§ **ACTIVITY**
Down to the final line, write out the material beneath exactly, without pictures.

*** Opening RECORDS SUPPLIED ***

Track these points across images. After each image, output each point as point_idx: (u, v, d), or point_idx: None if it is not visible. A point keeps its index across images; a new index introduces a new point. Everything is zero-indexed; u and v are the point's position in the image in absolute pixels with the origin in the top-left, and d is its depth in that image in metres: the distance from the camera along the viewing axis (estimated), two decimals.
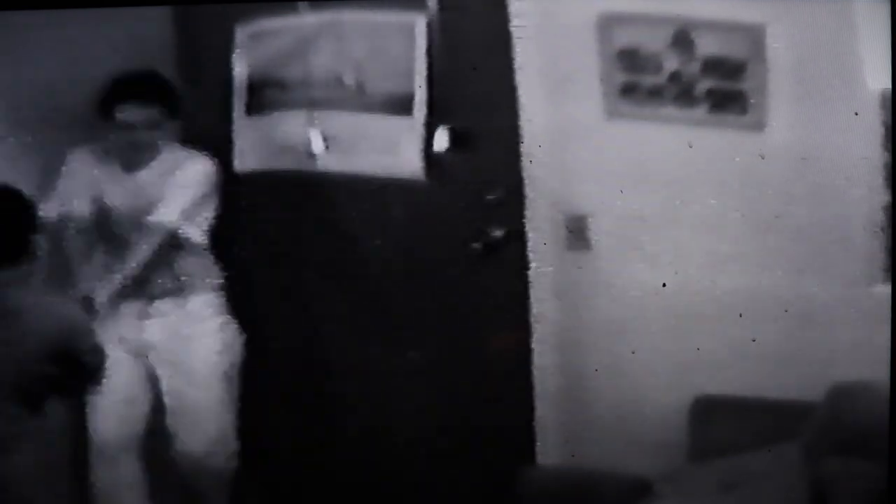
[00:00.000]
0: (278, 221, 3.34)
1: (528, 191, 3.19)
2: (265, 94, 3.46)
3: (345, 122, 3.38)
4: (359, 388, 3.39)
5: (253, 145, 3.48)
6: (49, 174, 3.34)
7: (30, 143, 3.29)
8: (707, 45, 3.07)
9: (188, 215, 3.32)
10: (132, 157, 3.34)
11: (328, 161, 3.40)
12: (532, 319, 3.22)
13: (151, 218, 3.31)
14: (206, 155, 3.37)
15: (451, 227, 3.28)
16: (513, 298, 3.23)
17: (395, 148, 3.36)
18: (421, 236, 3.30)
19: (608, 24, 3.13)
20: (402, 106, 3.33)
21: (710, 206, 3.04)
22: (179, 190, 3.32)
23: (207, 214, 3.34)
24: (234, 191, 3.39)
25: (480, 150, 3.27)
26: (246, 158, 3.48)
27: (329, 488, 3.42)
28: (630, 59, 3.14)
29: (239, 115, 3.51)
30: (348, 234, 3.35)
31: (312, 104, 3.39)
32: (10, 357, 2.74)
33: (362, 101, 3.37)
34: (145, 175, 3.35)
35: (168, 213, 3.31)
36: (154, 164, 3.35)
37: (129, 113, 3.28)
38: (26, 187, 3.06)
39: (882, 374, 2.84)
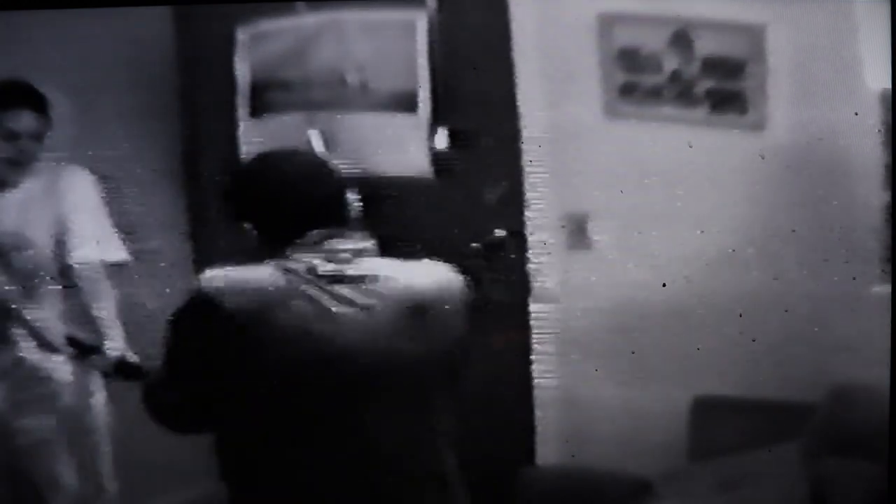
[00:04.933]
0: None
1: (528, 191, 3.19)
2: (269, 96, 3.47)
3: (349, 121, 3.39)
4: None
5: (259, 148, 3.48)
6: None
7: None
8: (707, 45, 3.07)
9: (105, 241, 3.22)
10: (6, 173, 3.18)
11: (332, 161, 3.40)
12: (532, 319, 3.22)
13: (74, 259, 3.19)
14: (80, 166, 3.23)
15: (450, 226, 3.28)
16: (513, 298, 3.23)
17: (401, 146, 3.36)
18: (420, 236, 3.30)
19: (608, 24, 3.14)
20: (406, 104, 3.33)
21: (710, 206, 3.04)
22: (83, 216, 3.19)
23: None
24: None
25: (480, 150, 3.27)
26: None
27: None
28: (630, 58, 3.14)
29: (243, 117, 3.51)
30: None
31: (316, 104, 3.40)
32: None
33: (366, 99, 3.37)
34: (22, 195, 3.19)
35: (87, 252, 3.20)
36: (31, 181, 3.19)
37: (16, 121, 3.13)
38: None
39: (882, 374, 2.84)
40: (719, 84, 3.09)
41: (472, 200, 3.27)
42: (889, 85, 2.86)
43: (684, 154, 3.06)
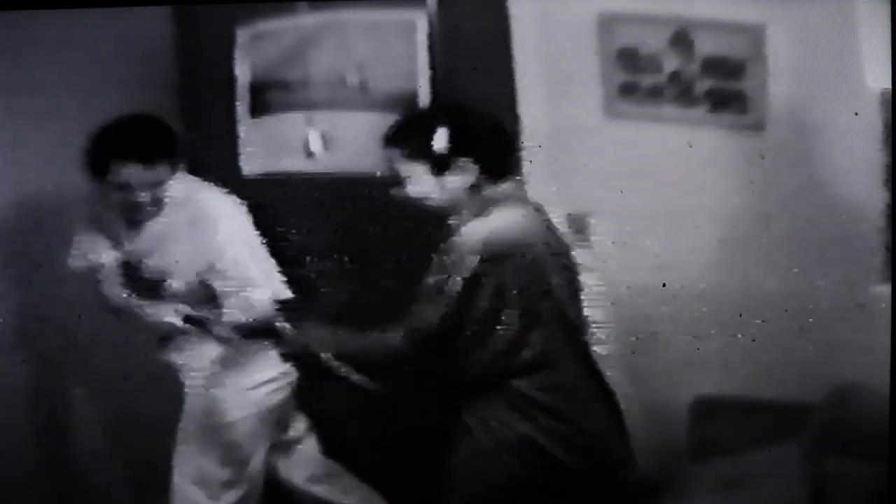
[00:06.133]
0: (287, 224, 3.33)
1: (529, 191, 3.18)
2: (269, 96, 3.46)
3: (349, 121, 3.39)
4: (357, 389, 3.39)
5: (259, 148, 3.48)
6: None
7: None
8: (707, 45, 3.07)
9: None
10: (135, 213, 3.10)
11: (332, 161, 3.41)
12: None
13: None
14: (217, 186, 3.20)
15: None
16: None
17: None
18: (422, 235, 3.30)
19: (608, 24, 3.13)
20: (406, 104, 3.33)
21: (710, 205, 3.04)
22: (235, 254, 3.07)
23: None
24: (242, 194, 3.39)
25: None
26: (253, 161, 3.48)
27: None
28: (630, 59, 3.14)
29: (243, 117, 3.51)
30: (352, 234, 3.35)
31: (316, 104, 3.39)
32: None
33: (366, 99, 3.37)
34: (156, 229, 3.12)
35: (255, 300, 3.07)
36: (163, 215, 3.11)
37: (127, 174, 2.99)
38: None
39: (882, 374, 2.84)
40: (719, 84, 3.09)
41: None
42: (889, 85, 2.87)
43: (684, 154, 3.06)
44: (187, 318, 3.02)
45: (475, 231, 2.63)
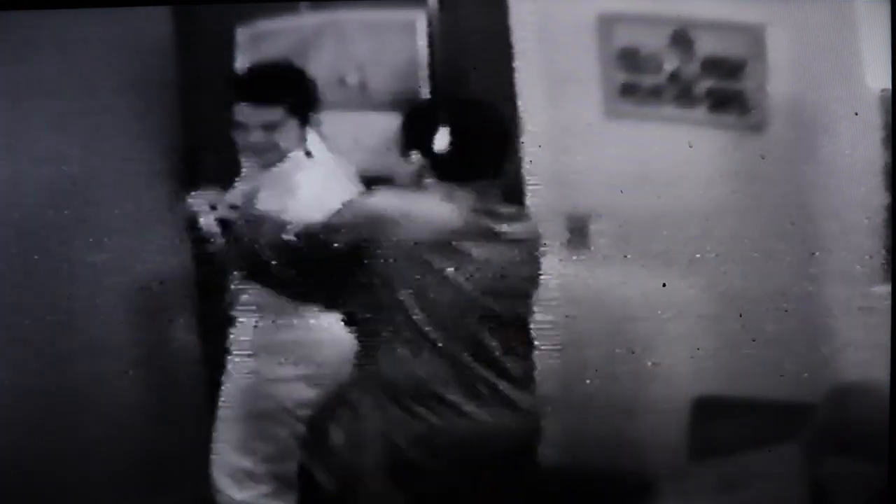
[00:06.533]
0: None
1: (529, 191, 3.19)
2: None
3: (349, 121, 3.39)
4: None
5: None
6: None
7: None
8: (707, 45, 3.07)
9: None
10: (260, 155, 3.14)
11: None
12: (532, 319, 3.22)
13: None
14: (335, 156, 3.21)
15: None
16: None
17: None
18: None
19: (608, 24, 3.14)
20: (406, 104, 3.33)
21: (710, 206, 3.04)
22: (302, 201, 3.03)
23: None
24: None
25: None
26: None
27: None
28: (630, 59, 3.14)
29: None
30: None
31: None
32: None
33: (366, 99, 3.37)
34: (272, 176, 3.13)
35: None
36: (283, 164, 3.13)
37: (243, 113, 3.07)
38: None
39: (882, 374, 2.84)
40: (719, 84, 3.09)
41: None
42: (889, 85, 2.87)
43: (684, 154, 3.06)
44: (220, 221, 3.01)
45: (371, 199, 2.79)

*** Closing RECORDS SUPPLIED ***

§ **EXERCISE SOLUTION**
Track these points across images. After each image, output each point as point_idx: (u, v, d), or point_idx: None if it is not visible. A point keeps its index across images; a new index introduces a new point. Everything is zero-indexed; u and v are the point's position in the image in absolute pixels with the origin in the top-left, and d is its depth in that image in metres: the distance from the camera along the viewing axis (estimated), two decimals.
[00:00.000]
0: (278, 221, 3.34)
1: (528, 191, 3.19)
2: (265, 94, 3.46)
3: (345, 122, 3.38)
4: (359, 388, 3.39)
5: (253, 145, 3.48)
6: (49, 174, 3.34)
7: (30, 143, 3.29)
8: (707, 45, 3.07)
9: (188, 215, 3.32)
10: (132, 157, 3.34)
11: (328, 161, 3.40)
12: (532, 319, 3.22)
13: (151, 218, 3.31)
14: (206, 155, 3.37)
15: (451, 227, 3.28)
16: (513, 298, 3.23)
17: (395, 148, 3.36)
18: (421, 236, 3.30)
19: (608, 24, 3.13)
20: (402, 106, 3.33)
21: (710, 206, 3.04)
22: (179, 190, 3.32)
23: (207, 214, 3.34)
24: (234, 191, 3.39)
25: (480, 150, 3.27)
26: (246, 158, 3.48)
27: (329, 488, 3.42)
28: (630, 59, 3.14)
29: (239, 115, 3.51)
30: (348, 234, 3.35)
31: (312, 104, 3.39)
32: (10, 357, 2.74)
33: (362, 101, 3.37)
34: (145, 175, 3.35)
35: (168, 213, 3.31)
36: (154, 164, 3.35)
37: (129, 113, 3.28)
38: (26, 187, 3.06)
39: (882, 374, 2.84)
[00:04.933]
0: None
1: (528, 191, 3.19)
2: (269, 96, 3.47)
3: (349, 121, 3.39)
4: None
5: (259, 148, 3.48)
6: None
7: None
8: (707, 45, 3.07)
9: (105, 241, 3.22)
10: (6, 173, 3.18)
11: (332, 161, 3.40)
12: (532, 319, 3.22)
13: (74, 259, 3.19)
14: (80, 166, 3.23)
15: (450, 226, 3.28)
16: (513, 298, 3.23)
17: (401, 146, 3.36)
18: (420, 236, 3.30)
19: (608, 24, 3.14)
20: (406, 104, 3.33)
21: (710, 206, 3.04)
22: (83, 216, 3.19)
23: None
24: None
25: (480, 150, 3.27)
26: None
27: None
28: (630, 58, 3.14)
29: (243, 117, 3.51)
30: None
31: (316, 104, 3.40)
32: None
33: (366, 99, 3.37)
34: (22, 195, 3.19)
35: (87, 252, 3.20)
36: (31, 181, 3.19)
37: (16, 121, 3.13)
38: None
39: (882, 374, 2.84)
40: (719, 84, 3.09)
41: (472, 200, 3.27)
42: (889, 85, 2.86)
43: (684, 154, 3.06)
[00:06.133]
0: (287, 224, 3.33)
1: (529, 191, 3.18)
2: (269, 96, 3.46)
3: (349, 121, 3.39)
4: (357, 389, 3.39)
5: (259, 148, 3.48)
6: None
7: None
8: (707, 45, 3.07)
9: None
10: (135, 213, 3.10)
11: (332, 161, 3.41)
12: None
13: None
14: (217, 186, 3.20)
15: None
16: None
17: None
18: (422, 235, 3.30)
19: (608, 24, 3.13)
20: (406, 104, 3.33)
21: (710, 205, 3.04)
22: (235, 254, 3.07)
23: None
24: (242, 194, 3.39)
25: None
26: (253, 161, 3.48)
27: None
28: (630, 59, 3.14)
29: (243, 117, 3.51)
30: (352, 234, 3.35)
31: (316, 104, 3.39)
32: None
33: (366, 99, 3.37)
34: (156, 229, 3.12)
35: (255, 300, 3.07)
36: (163, 215, 3.11)
37: (127, 174, 2.99)
38: None
39: (882, 374, 2.84)
40: (719, 84, 3.09)
41: None
42: (889, 85, 2.87)
43: (684, 154, 3.06)
44: (187, 318, 3.02)
45: (475, 231, 2.63)
[00:06.533]
0: None
1: (529, 191, 3.19)
2: None
3: (349, 121, 3.39)
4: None
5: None
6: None
7: None
8: (707, 45, 3.07)
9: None
10: (260, 155, 3.14)
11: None
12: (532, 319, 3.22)
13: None
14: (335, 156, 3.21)
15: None
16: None
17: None
18: None
19: (608, 24, 3.14)
20: (406, 104, 3.33)
21: (710, 206, 3.04)
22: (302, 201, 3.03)
23: None
24: None
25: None
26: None
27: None
28: (630, 59, 3.14)
29: None
30: None
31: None
32: None
33: (366, 99, 3.37)
34: (272, 176, 3.13)
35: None
36: (283, 164, 3.13)
37: (243, 113, 3.07)
38: None
39: (882, 374, 2.84)
40: (719, 84, 3.09)
41: None
42: (889, 85, 2.87)
43: (684, 154, 3.06)
44: (220, 221, 3.01)
45: (371, 199, 2.79)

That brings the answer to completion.